Nadando entre corais e tubarões

Sharm El Sheikh é, por várias razões, uma escolha perfeita como local de acolhimento de mais uma Conferência das Nações Unidas sobre Alterações Climáticas.

A Península do Sinai, cujo nome provém possivelmente (há muitas etimologias em concorrência) de Sin, o deus da Lua em várias religiões da antiga Mesopotâmia, tem paisagens que parecem tão áridas e inóspitas quanto as do satélite da Terra e podem, segundo os augúrios mais pessimistas, prefigurar a paisagem de muitas regiões mediterrânicas lá para o fim deste século.

A cidade de Sharm El Sheikh tem uma precipitação média anual de 7 (sete) mm/ano, uma média de 2.2 (dois ponto dois) dias de chuva por ano e 3800 horas de sol por ano (por comparação, Faro tem “apenas” 3428 horas). A temperatura média do ar é de 23.1º C e mesmo Janeiro, o mês mais frio do ano, tem uma média de 15.6º C; por outro lado, a temperatura da água do mar regista uma média anual de 25.4º C, oscilando as médias mensais entre 22.4º C em Fevereiro e 28.8º C em Agosto. Porém, a secura do clima não implica que o visitante seja confrontado com problemas de escassez de água: quando o dinheiro abunda, nunca falta água para sustentar relvados, palmeiras, piscinas, fontes e cascatas, mesmo que em volta só se lobriguem vastidões desoladas de areia e cascalho. O mesmo pode dizer-se do potencial inconveniente das temperaturas escaldantes: a vida do residente ou visitante de Sharm El Sheikh decorre integralmente em ambiente climatizado ou à beira da piscina ou do mar.

### Dados do conjunto
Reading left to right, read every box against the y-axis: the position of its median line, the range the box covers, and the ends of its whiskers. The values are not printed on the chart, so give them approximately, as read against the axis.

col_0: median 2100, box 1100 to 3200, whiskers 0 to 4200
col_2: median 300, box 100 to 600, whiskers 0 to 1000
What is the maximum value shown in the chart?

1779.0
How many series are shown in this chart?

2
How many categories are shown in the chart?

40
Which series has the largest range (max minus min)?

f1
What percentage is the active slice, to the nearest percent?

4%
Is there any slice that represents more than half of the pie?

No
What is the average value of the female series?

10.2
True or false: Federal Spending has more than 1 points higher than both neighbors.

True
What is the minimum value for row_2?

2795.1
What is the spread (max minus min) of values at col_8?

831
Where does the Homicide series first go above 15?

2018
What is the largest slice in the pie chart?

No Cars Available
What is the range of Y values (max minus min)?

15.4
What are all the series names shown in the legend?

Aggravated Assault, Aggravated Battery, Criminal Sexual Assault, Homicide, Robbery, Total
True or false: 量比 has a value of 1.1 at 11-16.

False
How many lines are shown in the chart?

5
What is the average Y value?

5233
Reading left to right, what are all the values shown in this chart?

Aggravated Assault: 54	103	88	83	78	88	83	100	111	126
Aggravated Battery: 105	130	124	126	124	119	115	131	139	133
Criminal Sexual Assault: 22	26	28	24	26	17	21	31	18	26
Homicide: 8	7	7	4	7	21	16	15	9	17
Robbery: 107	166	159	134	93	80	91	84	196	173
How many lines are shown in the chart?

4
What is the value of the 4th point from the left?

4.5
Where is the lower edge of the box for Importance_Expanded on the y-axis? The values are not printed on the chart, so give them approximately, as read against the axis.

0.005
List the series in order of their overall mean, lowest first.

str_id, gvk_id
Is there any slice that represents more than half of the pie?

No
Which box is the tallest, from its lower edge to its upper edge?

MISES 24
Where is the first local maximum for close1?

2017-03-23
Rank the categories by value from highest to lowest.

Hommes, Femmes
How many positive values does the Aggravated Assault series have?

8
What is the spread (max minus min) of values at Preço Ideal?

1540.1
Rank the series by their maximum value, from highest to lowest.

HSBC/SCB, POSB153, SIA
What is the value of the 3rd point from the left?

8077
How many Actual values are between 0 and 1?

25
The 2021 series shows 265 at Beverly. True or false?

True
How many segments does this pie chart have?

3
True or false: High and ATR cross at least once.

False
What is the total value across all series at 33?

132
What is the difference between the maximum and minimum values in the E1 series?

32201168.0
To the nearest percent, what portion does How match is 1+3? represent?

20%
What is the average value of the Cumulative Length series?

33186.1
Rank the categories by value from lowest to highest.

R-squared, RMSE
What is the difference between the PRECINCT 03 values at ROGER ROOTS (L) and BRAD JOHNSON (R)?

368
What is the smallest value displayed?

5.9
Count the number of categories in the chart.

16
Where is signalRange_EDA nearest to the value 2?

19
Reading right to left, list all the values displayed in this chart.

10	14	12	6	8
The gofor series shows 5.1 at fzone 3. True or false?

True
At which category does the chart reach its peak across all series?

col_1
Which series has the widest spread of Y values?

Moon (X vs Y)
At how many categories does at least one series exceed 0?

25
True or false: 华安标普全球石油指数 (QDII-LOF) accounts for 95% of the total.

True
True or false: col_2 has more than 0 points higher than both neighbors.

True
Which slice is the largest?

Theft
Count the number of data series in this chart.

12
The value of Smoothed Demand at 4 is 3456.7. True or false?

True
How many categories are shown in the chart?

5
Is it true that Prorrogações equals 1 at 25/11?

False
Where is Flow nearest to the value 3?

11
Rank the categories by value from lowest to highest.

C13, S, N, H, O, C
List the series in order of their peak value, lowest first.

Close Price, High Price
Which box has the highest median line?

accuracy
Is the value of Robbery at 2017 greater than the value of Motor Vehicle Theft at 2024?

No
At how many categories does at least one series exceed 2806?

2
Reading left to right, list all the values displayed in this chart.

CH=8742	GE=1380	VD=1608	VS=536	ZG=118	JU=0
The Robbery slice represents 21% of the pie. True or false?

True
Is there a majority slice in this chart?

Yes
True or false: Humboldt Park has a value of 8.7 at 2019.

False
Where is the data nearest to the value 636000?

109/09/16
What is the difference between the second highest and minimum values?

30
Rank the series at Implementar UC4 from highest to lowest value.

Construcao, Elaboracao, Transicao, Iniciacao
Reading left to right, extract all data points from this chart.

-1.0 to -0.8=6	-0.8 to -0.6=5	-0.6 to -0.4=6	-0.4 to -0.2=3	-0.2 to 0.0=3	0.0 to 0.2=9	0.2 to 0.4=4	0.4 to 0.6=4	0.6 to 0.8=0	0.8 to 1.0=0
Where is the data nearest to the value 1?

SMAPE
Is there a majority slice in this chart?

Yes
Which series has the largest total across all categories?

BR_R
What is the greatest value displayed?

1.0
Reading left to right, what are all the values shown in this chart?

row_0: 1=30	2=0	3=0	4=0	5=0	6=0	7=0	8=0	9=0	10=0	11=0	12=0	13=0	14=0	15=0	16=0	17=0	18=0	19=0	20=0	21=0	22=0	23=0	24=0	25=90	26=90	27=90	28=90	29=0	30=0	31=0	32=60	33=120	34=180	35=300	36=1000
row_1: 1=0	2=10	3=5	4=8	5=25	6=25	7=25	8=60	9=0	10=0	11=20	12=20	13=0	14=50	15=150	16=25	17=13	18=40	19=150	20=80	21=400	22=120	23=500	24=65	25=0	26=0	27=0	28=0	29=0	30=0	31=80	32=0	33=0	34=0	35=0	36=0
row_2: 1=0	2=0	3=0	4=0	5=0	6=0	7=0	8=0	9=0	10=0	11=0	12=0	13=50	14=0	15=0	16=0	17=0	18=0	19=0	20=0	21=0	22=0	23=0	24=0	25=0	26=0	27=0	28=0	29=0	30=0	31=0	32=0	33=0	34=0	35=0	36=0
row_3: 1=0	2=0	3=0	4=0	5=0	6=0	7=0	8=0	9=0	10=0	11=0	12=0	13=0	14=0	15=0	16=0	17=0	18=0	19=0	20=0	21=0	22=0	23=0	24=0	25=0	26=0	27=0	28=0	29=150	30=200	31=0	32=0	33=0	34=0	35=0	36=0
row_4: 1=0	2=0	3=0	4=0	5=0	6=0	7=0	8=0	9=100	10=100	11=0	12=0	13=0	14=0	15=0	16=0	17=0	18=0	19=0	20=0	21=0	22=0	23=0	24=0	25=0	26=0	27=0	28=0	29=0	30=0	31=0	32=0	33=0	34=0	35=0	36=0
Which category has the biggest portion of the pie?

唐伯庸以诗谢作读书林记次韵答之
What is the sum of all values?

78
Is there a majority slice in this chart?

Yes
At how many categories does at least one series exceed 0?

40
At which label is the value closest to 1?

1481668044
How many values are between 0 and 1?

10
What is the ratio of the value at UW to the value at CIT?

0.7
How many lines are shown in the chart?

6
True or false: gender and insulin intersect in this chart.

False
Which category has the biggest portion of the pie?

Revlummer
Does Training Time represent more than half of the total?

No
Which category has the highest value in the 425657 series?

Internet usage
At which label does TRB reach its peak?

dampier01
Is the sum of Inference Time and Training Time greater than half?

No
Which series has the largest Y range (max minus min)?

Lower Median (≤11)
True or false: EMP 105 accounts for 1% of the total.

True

### Objetivo do exercício
Escreva a continuação do texto sobre Sharm El Sheikh, começando logo após a última frase apresentada.

### Resposta escrita
Sharm El Sheikh proporciona os confortos cosmopolitas a que as elites mundiais estão habituadas, mas também corresponde ao ideal climático da classe média ocidental – e, em particular, da portuguesa – que fica abespinhada de cada vez que a chuva ou a viração perturbam o prazer de jantar al fresco e para quem água do mar abaixo de 21º C é ressentida como a violação de um pacto sagrado, e que, não obstante, declara publicamente (e, possivelmente, crê no seu íntimo) estar preocupadíssima com as alterações climáticas (ver E se pudéssemos ter 364 dias de Verão?).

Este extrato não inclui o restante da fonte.